Jesus does not teach us this holiness of marriage without taking the cross upon himself to die for our marriage sins. He shows the love of faith that God asks from us. Jesus comes on behalf of God the Father. He does not break the bond with the people, even though people have said farewell to God. “For God so loved the world, that he gave his only Son…” (John 3:16). Of that love marriage must be a reflection. Jesus’ strict commandments of marriage do not come to us as the impersonal instructions of a cold unfeeling moralist, but as the symbols of his own love and faithfulness for us, right through all sin and sorrow. He who gives his life for the world may ask that men and women would go to great lengths to love each other and to remain faithful to each other. That suits this God.

Reflection🔗

In the teachings of Christ’s apostles, it all resounds clearly. Now that Jesus Christ has come, Paul sees clearly how a pure and self-denying marriage is nothing less than a reflection of the heavenly love of God’s Son for his people. He writes: “Husbands, love your wives, as Christ loved the church and gave himself up for her, that he might sanctify her” (see Eph. 5:25-33). The apostles of Christ also fight against everything that people themselves think of as alternative and egoistic behaviour. Both the sexually immoral and the ones who practise homosexuality are mentioned in 1 Timothy 1:10 as offenders of the gospel.

When Paul in Romans 1 hones in more on homosexual practices, this is not because he would condemn them differently or more than the practices associated with slander, ruthlessness, heartlessness or adultery (Rom. 1:29-32). Of all the sins to which mankind is given over, it applies that God in his anger gives us over to our evil thoughts. In this connection, Paul mentions homosexual and lesbian practices as an illustration of what is happening all across the board: man has been delivered up to himself. He only sees himself, sees only his sexuality. God who gave Eve to Adam as help and consolation delivers man to his sexual equals when he abuses the wife and becomes unfaithful. And the same thing happens to the woman. In a society in which marriage proceeds to further dissolution, many types of decay arise.
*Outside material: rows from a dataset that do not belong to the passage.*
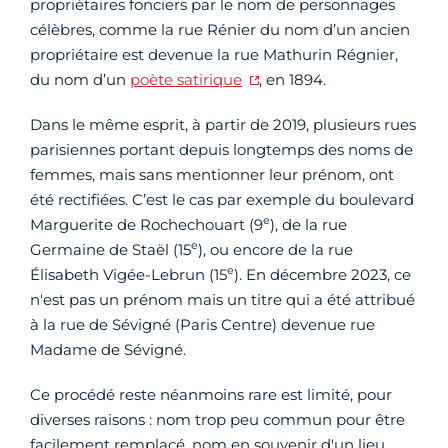
propriétaires fonciers par le nom de personnages
célèbres, comme la rue Rénier du nom d’un ancien
propriétaire est devenue la rue Mathurin Régnier,
du nom d’un
poète satirique
, en 1894.
Dans le même esprit, à partir de 2019, plusieurs rues
parisiennes portant depuis longtemps des noms de
femmes, mais sans mentionner leur prénom, ont
été rectifiées. C’est le cas par exemple du boulevard
e
Marguerite de Rochechouart (9
), de la rue
e
Germaine de Staël (15
), ou encore de la rue
e
Élisabeth Vigée-Lebrun (15
). En décembre 2023, ce
n'est pas un prénom mais un titre qui a été attribué
à la rue de Sévigné (Paris Centre) devenue rue
Madame de Sévigné.
Ce procédé reste néanmoins rare est limité, pour
diverses raisons : nom trop peu commun pour être
facilement remplacé, nom en souvenir d'un lieu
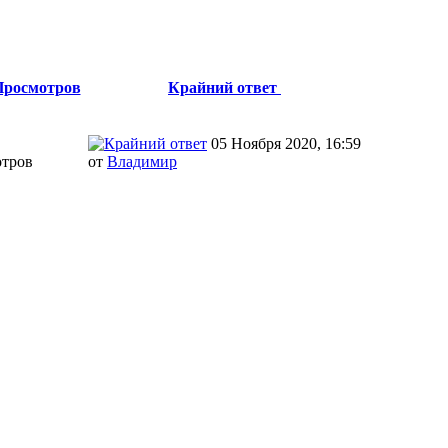
Просмотров
Крайний ответ
05 Ноября 2020, 16:59
отров
от
Влaдимир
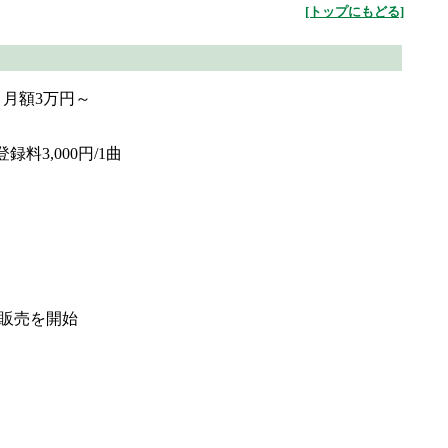
[トップにもどる]
。月額3万円～
料3,000円/1曲
販売を開始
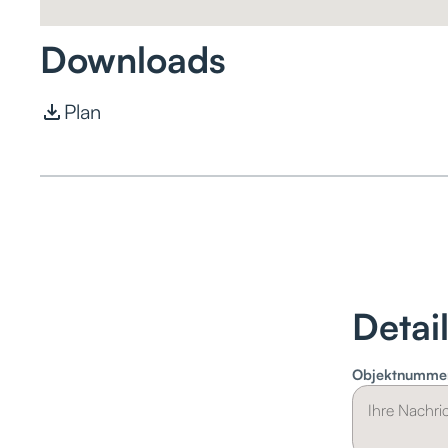
Downloads
Plan
Detai
Objektnumme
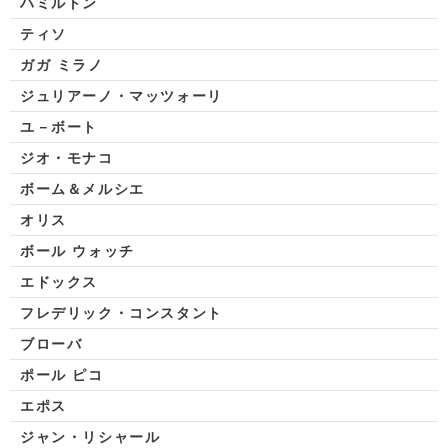
ハミルトン
ティソ
ガガ ミラノ
ジュリアーノ・マッツォーリ
ユ－ボート
ジオ・モナコ
ボーム＆メルシエ
オリス
ボール ウォッチ
エドックス
フレデリック・コンスタント
ブローバ
ポール ピコ
エポス
ジャン・リシャール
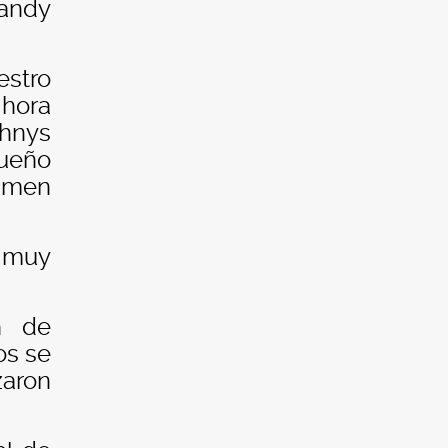
landy
estro
 hora
ahnys
queño
tamen
o muy
n de
os se
zaron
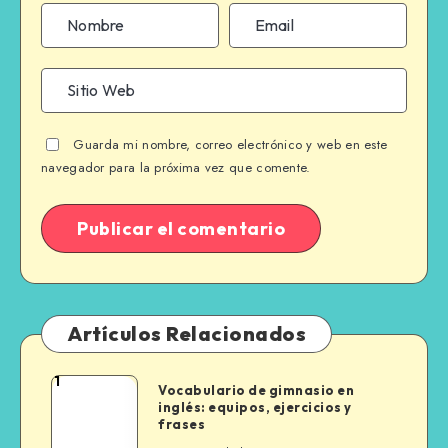
Guarda mi nombre, correo electrónico y web en este
navegador para la próxima vez que comente.
Artículos Relacionados
1
Vocabulario
Vocabulario de gimnasio en
inglés: equipos, ejercicios y
de
frases
gimnasio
Does this now mean that Christ regards the marriage between two people as the height of God’s creation? We prefer to say that marriage is a reflection of an even higher peak. There is in God’s world no duty to marry, but there is a duty to be faithful. Christ himself was not married on earth, while his life reflected only faithfulness to God’s love for sinners. The apostle Paul was probably unmarried. His serious words about marital fidelity in which he echoes Jesus’ teaching (1 Cor. 7:10-16), are in a chapter in which he also speaks positively about the value of being unmarried. It may even appear as if marriage is second choice. And in some sense that it correct. There is something in creation that goes beyond marriage, something God is working towards. Christ speaks about this to the Sadducees when he says, “For in the resurrection they neither marry nor are given in marriage, but are like angels in heaven” (Matt. 22:30).

Marriages that are well established are precursors of the marriage that is to come. The wedding at Cana and the good wine that Jesus made, lose their lustre when the light appears that shines even more brightly: the wedding of Christ himself. Only at his return will it only become clear why it was so important to keep the marriage lights burning. It suits the God of the beginning. And it proceeds toward God’s final station: the wedding of the Lamb. Of this the book of Revelation says, “Blessed are those who are invited to the marriage supper of the Lamb” (Rev. 19:9).